### TEXT
- - - - -
Dr. Purvi Parikh, allergist and immunologist with Allergy & Asthma Network, echoes a similar idea, saying it is safe to feed a child shrimp and other shellfish “as early as 4-6 months as long as the consistency is something a child can safely eat and swallow.” This means making sure the pieces are in very small, bite-sized pieces for toddlers (children ages 1-3) or blended for younger children. Pureed shrimp, basically a shrimp smoothie, probably does not sound particularly appetizing to you (nor to me if I’m being honest) but this is a safe way to expose them to new flavor and a dose of protein, antioxidants, selenium, and choline.
A shellfish allergy is not the same as an allergy to fish, so even if your child has tried fish before, it’s a good idea to introduce shellfish separately. Whenever possible, avoid introducing too many foods at the same time because if an allergic reaction does occur, it’s hard to find what caused it, much like trying to find a minuscule Lego man’s hat in a cavernous box of Legos... not that I’ve ever spent 45 minutes doing that for a screaming toddler or anything.
According to Healthy Children, the website provided by the American Academy of Pediatrics, the recommended serving size of seafood for children ages 2-3 is one ounce; as a reference point, the average serving size of fish or shellfish for adults is typically between three and four ounces (which is visually about the size of a checkbook). The number of shrimp that equates to an ounce depends on their size, but one or two shrimp should be enough for a toddler.
If a parent is allergic to shrimp, it is more likely that their child will also be allergic. Dr. Parikh says, “having a parent with any type of allergy increases risk [in their child] but we actually [still] recommend early introduction of the high risk foods to avoid it becoming an allergy.”
While giving toddlers shellfish is largely considered safe, it's estimated by FARE that around 1.2 percent of the U.S. population is allergic to shellfish, and unfortunately, this type of allergy is not likely to be outgrown. So how do you know if your child is having an allergic reaction?
- - - - -
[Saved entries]
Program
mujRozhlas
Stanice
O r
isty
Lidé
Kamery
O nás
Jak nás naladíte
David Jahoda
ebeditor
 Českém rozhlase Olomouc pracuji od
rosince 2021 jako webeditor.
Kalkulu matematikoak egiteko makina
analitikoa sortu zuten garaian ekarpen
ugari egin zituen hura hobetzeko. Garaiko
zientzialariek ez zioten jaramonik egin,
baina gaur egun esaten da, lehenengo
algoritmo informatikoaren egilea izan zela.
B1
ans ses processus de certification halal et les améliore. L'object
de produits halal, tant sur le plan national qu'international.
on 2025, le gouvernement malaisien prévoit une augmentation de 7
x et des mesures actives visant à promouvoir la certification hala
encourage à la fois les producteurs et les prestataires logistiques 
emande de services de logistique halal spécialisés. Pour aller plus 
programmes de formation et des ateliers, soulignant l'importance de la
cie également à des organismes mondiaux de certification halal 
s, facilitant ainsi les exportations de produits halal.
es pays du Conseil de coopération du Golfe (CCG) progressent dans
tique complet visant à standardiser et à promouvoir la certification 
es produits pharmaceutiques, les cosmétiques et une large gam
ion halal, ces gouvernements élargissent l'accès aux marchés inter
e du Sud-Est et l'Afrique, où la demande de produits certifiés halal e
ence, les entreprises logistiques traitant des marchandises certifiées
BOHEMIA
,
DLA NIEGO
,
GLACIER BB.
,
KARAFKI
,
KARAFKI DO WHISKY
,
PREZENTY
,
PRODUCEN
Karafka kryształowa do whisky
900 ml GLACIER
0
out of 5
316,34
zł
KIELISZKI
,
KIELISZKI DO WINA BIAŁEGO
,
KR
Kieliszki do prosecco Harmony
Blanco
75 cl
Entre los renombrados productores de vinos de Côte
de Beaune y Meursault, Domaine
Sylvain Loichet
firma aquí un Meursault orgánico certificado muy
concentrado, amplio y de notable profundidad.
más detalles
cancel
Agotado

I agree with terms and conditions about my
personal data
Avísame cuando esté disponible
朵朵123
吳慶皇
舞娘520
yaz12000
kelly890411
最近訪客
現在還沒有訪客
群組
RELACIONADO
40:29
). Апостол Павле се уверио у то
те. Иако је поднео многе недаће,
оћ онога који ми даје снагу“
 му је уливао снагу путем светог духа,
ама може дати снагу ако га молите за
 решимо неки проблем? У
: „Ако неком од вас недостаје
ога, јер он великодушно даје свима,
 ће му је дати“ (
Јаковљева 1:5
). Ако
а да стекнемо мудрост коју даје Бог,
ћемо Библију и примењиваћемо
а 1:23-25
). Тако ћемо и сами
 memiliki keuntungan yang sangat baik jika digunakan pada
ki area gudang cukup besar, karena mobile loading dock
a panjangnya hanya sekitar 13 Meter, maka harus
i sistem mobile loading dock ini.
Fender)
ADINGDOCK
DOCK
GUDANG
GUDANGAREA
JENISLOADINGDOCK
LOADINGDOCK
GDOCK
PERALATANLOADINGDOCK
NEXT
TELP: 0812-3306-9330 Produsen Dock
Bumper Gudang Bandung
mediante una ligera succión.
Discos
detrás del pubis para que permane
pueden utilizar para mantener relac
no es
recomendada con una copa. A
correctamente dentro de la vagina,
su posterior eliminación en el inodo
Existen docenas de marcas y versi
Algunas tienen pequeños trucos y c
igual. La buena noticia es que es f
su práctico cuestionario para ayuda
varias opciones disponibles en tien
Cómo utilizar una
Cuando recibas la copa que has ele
- - - - -
### EXERCISES TO COMPLETE
A - In the text on feeding shrimp to young children, what serving size of seafood does Healthy Children recommend for children ages 2-3?
B - List every nutrient that the text on feeding shrimp to young children says pureed shrimp provides.
C - Write the next part of the text on feeding shrimp to young children, starting after its final sentence.

### RESPONSES PER TASK
A - One ounce.

B - Protein, antioxidants, selenium, choline

C -
"Rash, itching swelling which may or may not be accompanied by vomiting, diarrhea, wheezing coughing, lethargy or loss of consciousness. The reactions usually occur within 30 minutes to an hour [after] eating a food,” Dr. Parikh says. The Mayo Clinic notes that signs of a shellfish reaction may also include dizziness, lightheadedness, and hives. Signs of a serious, anaphylactic reaction include a swollen throat, difficulty breathing, a drop in blood pressure, and dizziness or fainting.
All allergic reactions in children, regardless of how mild they may seem, should be “evaluated by a physician because it’s hard to know which will progress,” says Dr. Parikh. If your child is conscious and showing signs of a reaction, Dr. Burgert says to give Benadryl and call their doctor for next steps. In the case of a serious reaction, loss of consciousness, or constriction of the throat, call 911 immediately.
The general consensus is that shrimp is safe and delicious (I only polled myself on that last one). Shrimp are a good source of protein, provide important nutrients, and are rich in Omega-3s. You may want to avoid introducing new foods when you are far away from a pediatrician you trust, and especially if you are away from WiFi or cell service on a camping trip, for example, and if you take your kids camping you’re the real MVP. As long as the shrimp is thoroughly cooked, cut into small pieces or pureed, and you keep a lookout for signs of an allergic reaction, feeding your toddler shrimp is a safe and healthy addition to their diet.